Businesses and organizations may be increasingly using Open Data sources to support decisions, but they are reluctant to publish their proprietary data except for statutory filings. If you want to have some basic company info, browsing the websites of the US Securities and Exchange Commission (SEC) or UK’s Financial Conduct Authority (FCA), to name just these two, is a dull and often unproductive task. OpenCorporates, a company based at the Open Data Institute (ODI), contains basic data on almost 100,000,000 companies around the world. OpenCorporates has also designed visuals using several sources: filings to the SEC, banking data held by the National Information Center of the Federal Reserve System in the US, and information about individual shareholders published by the official New Zealand corporate registry. The visualizations show all (the thousands of) subsidiaries in all countries of BP, Bank of America, Citigroup, Goldman Sachs, Morgan Stanley, JP Morgan and Wells Fargo.

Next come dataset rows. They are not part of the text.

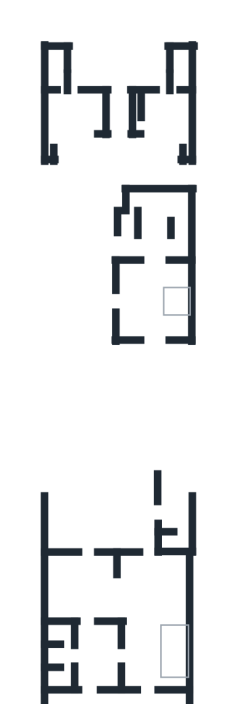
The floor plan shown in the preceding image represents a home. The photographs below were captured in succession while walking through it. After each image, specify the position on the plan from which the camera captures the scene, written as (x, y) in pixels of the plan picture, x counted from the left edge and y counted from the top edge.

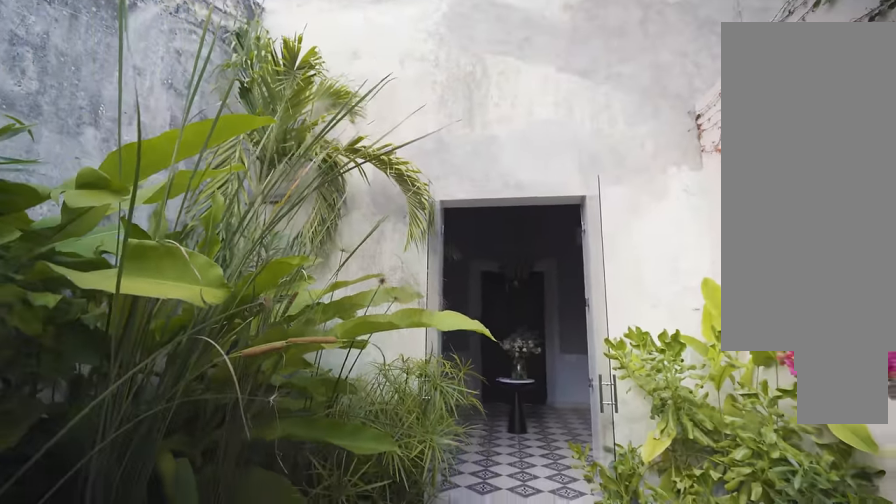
(139, 650)
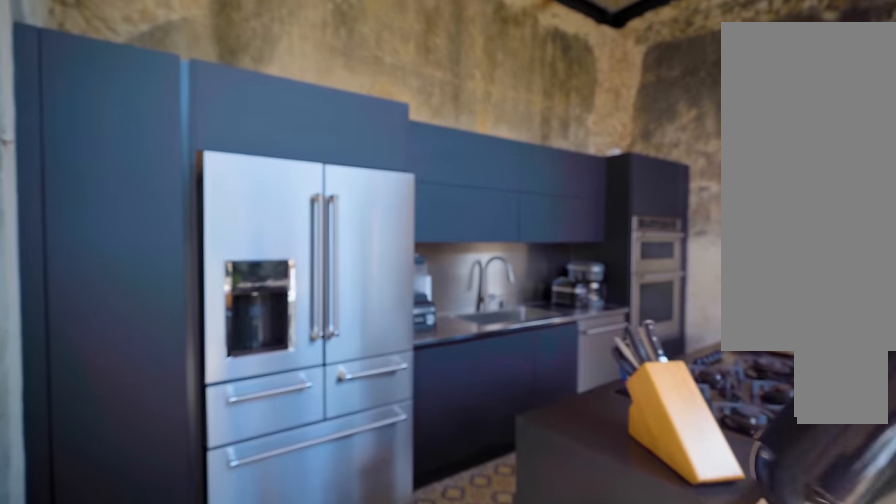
(105, 572)
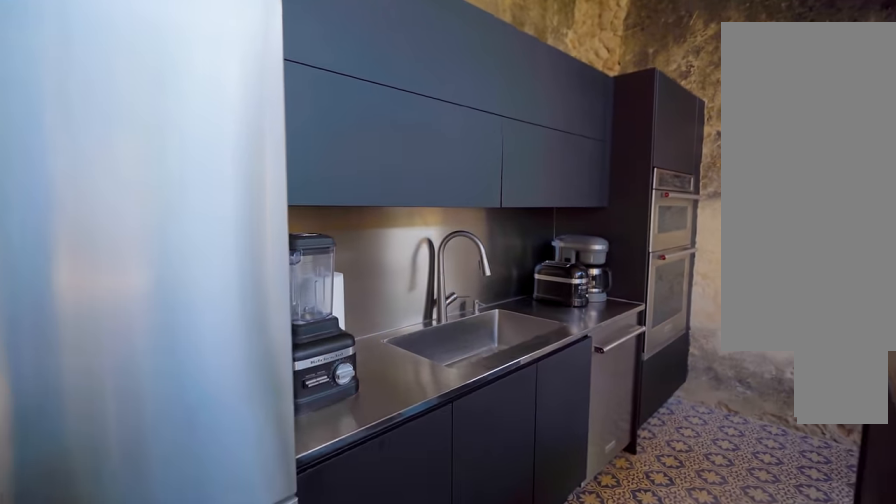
(71, 605)
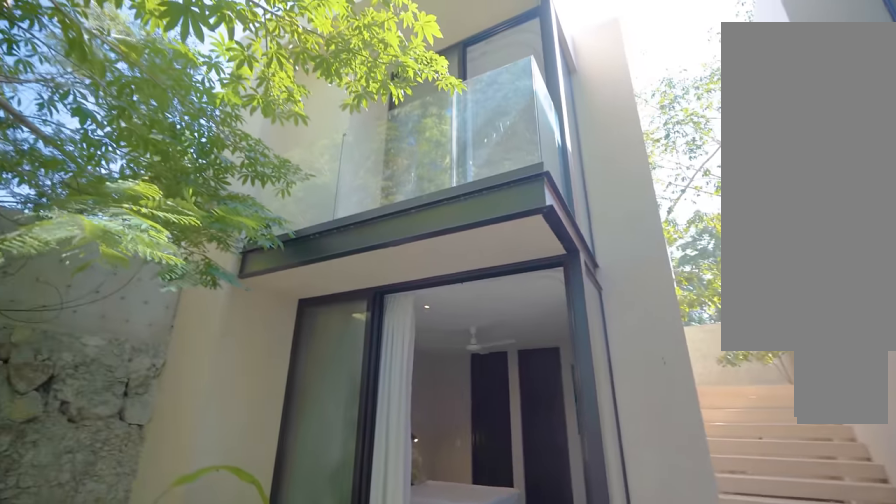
(93, 189)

Another organization, Berlin-based OpenOil, has collected more than 1 million corporate filings related to the oil, gas and mining industries. It has indexed the full text of contracts, company disclosures, news articles and government reports, which allows users to simultaneously check documents from different sources.
The number of open datasets is only set to grow, and so is the need for organizations to have tools to rapidly analyze data in order to have the upper hand in a fierce competition environment. Linked Open Data and semantic technology help organizations boost data analytics by building ranking reports, viewing topics linked implicitly, drawing trend lines, and extending analytics with additional data sources.
Apart from generating economic and social value, Open Data creates new business models and opportunities. More and more organizations are and will be embracing smart analytics to create additional value for their stakeholders, users and customers.